I will clean up my "quick and dirty" script to make it more amenable for the next steps and check it in by the weekend.
I have added some metrics for word level accuracy on the sanskrit_util branch here - https://github.com/kmadathil/sanskrit_parser/tree/sanskrit_util/metrics
I have also started working on evaluating lexical split accuracy using the dataset as part of the project referred to in #85 . Currently planning to use the BLEU score or chrF score (from machine translation literature) to evaluate the accuracy of these splits. Please let me know if there are any other ideas for evaluating accuracy
I concur
Scripts for evaluating lexical split accuracy added to scoring branch here - https://github.com/kmadathil/sanskrit_parser/blob/scoring/metrics/lexical_split_scores.py
Adding an use case where scoring may help resolve the best split below.
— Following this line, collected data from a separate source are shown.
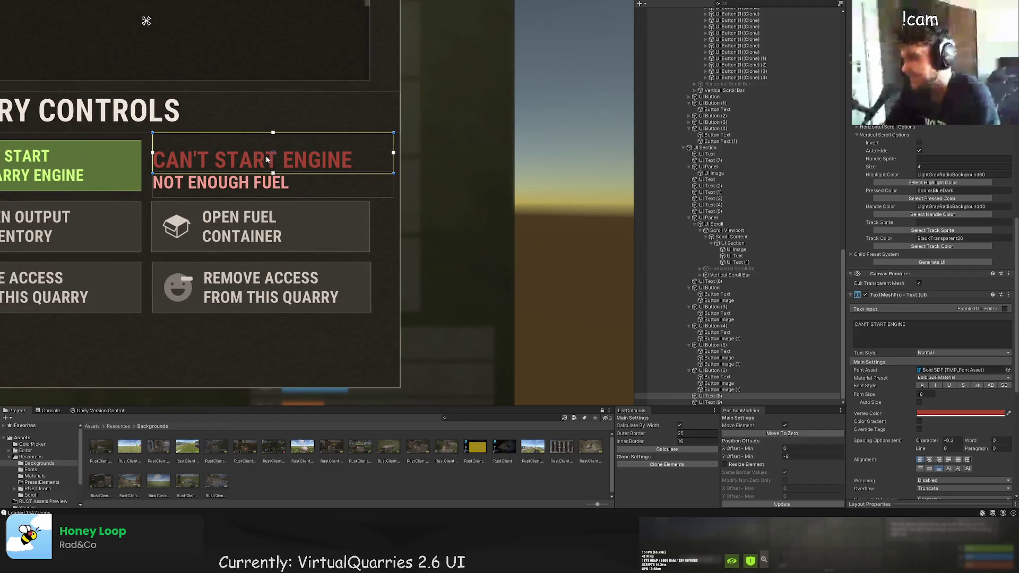
{"action": "key", "text": "ctrl+z"}
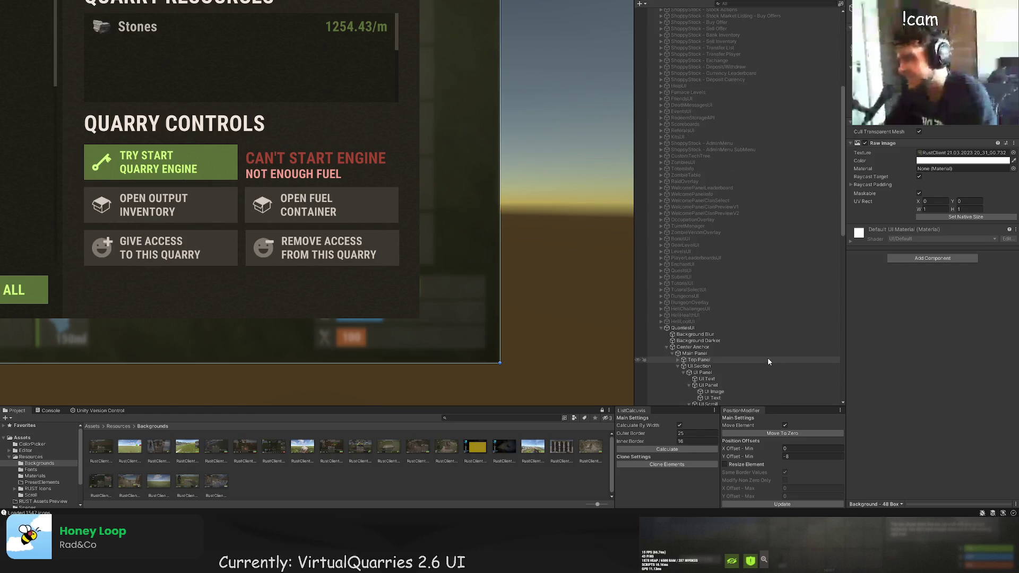
{"action": "left_click", "coordinate": [346, 165]}
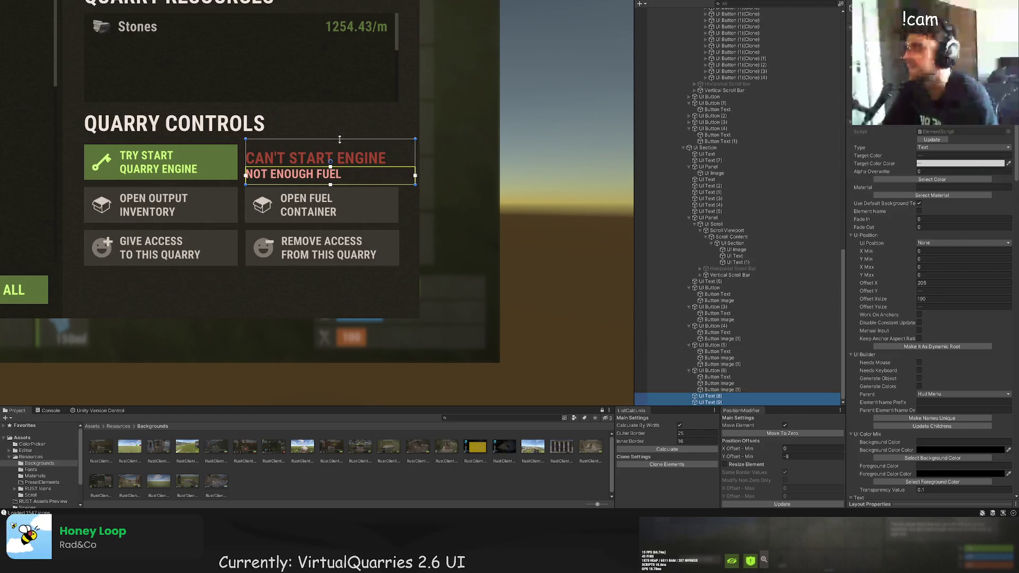
{"action": "left_click_drag", "start_coordinate": [340, 139], "coordinate": [336, 130]}
{"action": "left_click", "coordinate": [361, 125]}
Can the tool choose [kaH, cit, naraH, vA, nArI]
as the best output?
> python -m sanskrit_parser.lexical_analyzer.sanskrit_lexical_analyzer "kaScit naraH vA nArI" --debug --split
Input String: kaScit naraH vA nArI
Input String in SLP1: kaScit naraH vA nArI
Start Split
End DAG generation
End pathfinding 1527393212.680358
Splits:
[kaH, cit, naraH, vAna, arI]
[kaH, cit, naraH, vAH, nArI]
[kaH, cit, naraH, vA, nArI]
[kaH, cit, na, raH, vAna, arI]
[kaH, cit, naraH, vAH, na, arI]
[kaH, cit, naraH, vA, na, arI]
[kaH, cit, na, raH, vAH, nArI]
[kaH, cit, naraH, vA, AnA, arI]
[kaH, cit, na, raH, vA, nArI]
[kaH, cit, naraH, vA, A, nArI]
-----------
Performance
Time for graph generation = 0.024774s
Total time for graph generation + find paths = 0.032885s
I worked a lot on this problem, and can vouch that https://stackoverflow.com/questions/8870261/how-to-split-text-without-spaces-into-list-of-words/11642687 is the best solution around.
All we need is a frequency count for lexemes. https://github.com/drdhaval2785/samasasplitter/issues/3#issuecomment-312500848 is where some idea about frequencies will be got
@codito - Not sure how the whitespace problem and this issue are related? This is about evaluating accuracy, is it not. Your issue is picking one split over another.
I thought this issue also tracks using a score to ensure the most likely split gets higher priority in the output. Please ignore if I confused two different things.